Aku melihat balasan singkat itu. Menggigit bibirku, apakah aku terlalu ikut campur jika bertanya dia di mana?
Kamu sedang keluar? Di mana?
Mungkin lain kali aku bisa mengajakmu.
Sekali lagi balasannya cepat dan aku mendesah.
Tidak, tapi terima kasih. Ada saran untuk membantuku tidur?
Ponselku kali ini bergetar karena panggilan masuk. Aku mengangkatnya tanpa berpikir.
"Hai," ucapku berbisik, tidak ingin mengganggu orang rumah.
"Ada apa Ad?" Suaranya terdengar khawatir meskipun suara musik dan sorakan di latar belakang membuatku berpikir dia mungkin sedang berada di bar.
"Mengapa kamu berpikir ada yang terjadi?"
Aku bisa membayangkan dia memutar matanya saat mendengar desahan dari ujung telepon. "Karena kamu mengirimiku pesan selarut ini."
"Aku hanya tidak bisa tidur. Maaf mengganggumu."

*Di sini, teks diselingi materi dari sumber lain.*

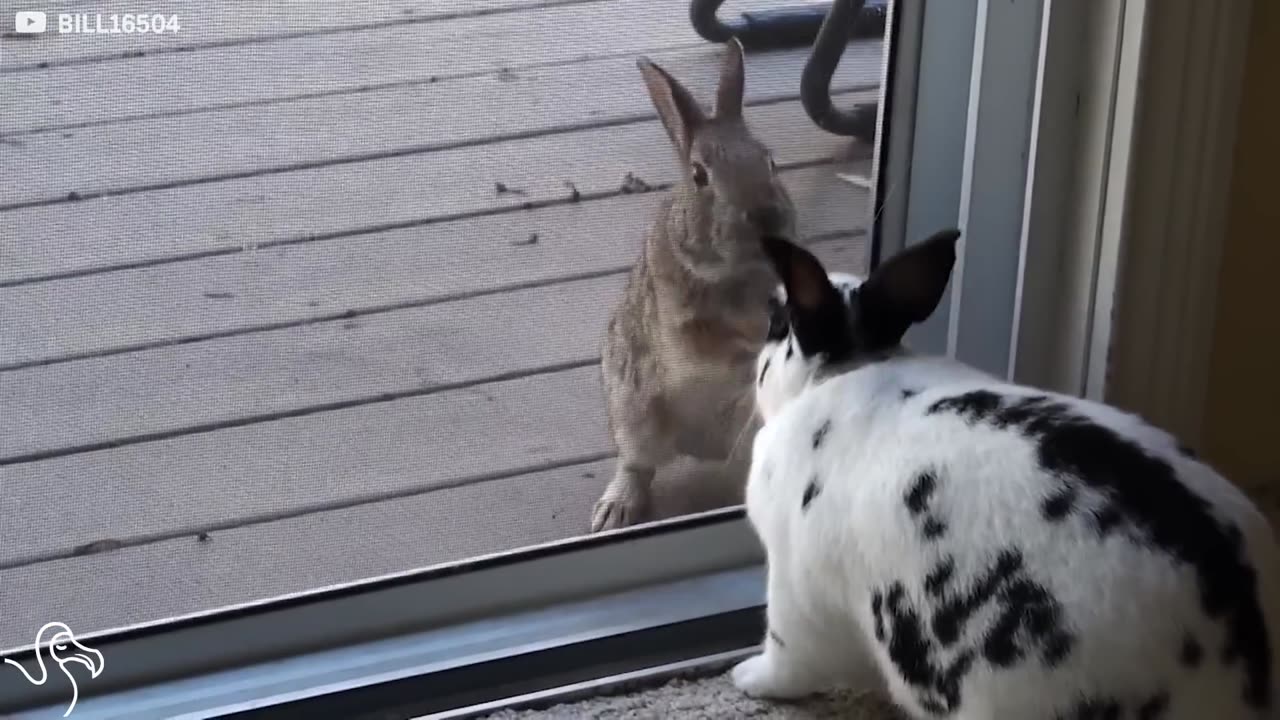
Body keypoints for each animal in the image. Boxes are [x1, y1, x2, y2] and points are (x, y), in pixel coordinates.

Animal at [591, 40, 793, 532]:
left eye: (770, 160)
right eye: (700, 175)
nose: (767, 217)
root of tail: (703, 450)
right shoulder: (686, 330)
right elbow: (717, 345)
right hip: (634, 415)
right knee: (637, 466)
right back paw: (615, 509)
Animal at [732, 230, 1280, 717]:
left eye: (777, 324)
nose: (755, 359)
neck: (849, 365)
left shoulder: (794, 588)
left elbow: (787, 655)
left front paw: (748, 678)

"Kamu tidak menggangguku, kamu yakin tidak Ingi ingin membicarakannya?" Perlahan musik surut dan aku membayangkan March mencari tempat yang lebih tenang, mungkin keluar.
"Hanya tetap di sambungan. Bernapas saja. Aku tidak ingin sendirian."
"Oke," jawabnya, dan seperti itu. Dia tidak bertanya, tidak menuntutku untuk menjawabnya.
Aku mendengarkan suara napasnya, musik yang samar-samar dan seperti itu aku tertidur.